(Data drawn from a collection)

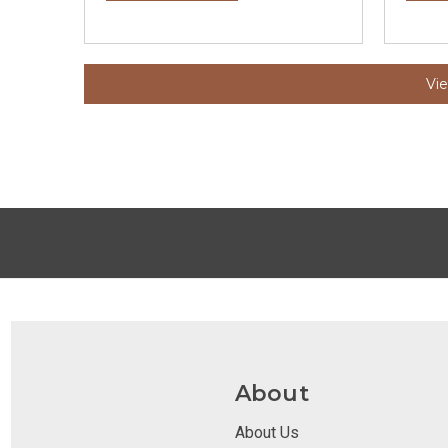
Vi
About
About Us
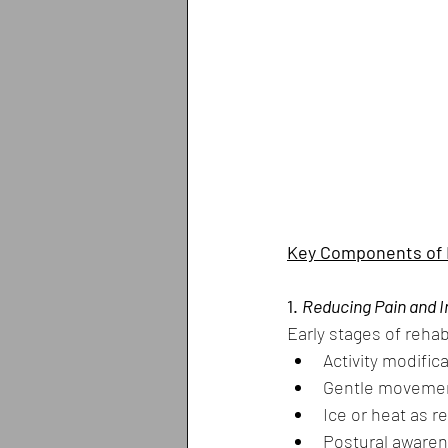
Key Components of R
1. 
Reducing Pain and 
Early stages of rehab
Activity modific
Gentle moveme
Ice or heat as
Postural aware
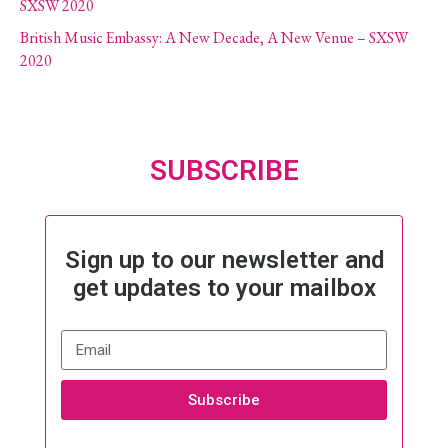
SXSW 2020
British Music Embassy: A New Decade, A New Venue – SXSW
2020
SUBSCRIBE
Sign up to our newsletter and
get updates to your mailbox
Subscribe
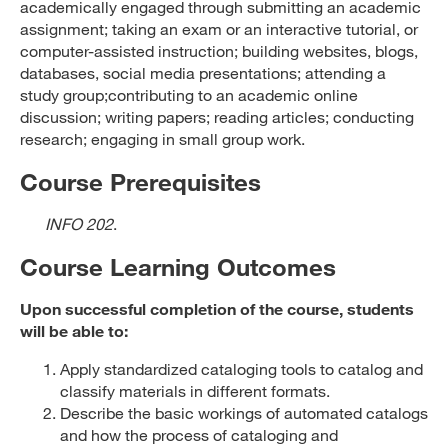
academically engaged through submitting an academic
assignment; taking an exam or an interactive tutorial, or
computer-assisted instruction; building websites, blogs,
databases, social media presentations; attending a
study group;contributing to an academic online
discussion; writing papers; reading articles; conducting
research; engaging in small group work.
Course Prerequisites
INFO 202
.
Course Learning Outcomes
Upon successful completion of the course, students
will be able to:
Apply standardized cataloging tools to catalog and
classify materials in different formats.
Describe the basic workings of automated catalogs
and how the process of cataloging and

### What the task requires
Write out every line of text read from the pages in the data above, unchanged and in the same order, leaving out the pictures.

### Response to this exercise
Vi
About
About Us
Key Components of R
1. 
Reducing Pain and 
Early stages of rehab
Activity modific
Gentle moveme
Ice or heat as
Postural aware
SXSW 2020
British Music Embassy: A New Decade, A New Venue – SXSW
2020
SUBSCRIBE
Sign up to our newsletter and
get updates to your mailbox
Subscribe
academically engaged through submitting an academic
assignment; taking an exam or an interactive tutorial, or
computer-assisted instruction; building websites, blogs,
databases, social media presentations; attending a
study group;contributing to an academic online
discussion; writing papers; reading articles; conducting
research; engaging in small group work.
Course Prerequisites
INFO 202
.
Course Learning Outcomes
Upon successful completion of the course, students
will be able to:
Apply standardized cataloging tools to catalog and
classify materials in different formats.
Describe the basic workings of automated catalogs
and how the process of cataloging and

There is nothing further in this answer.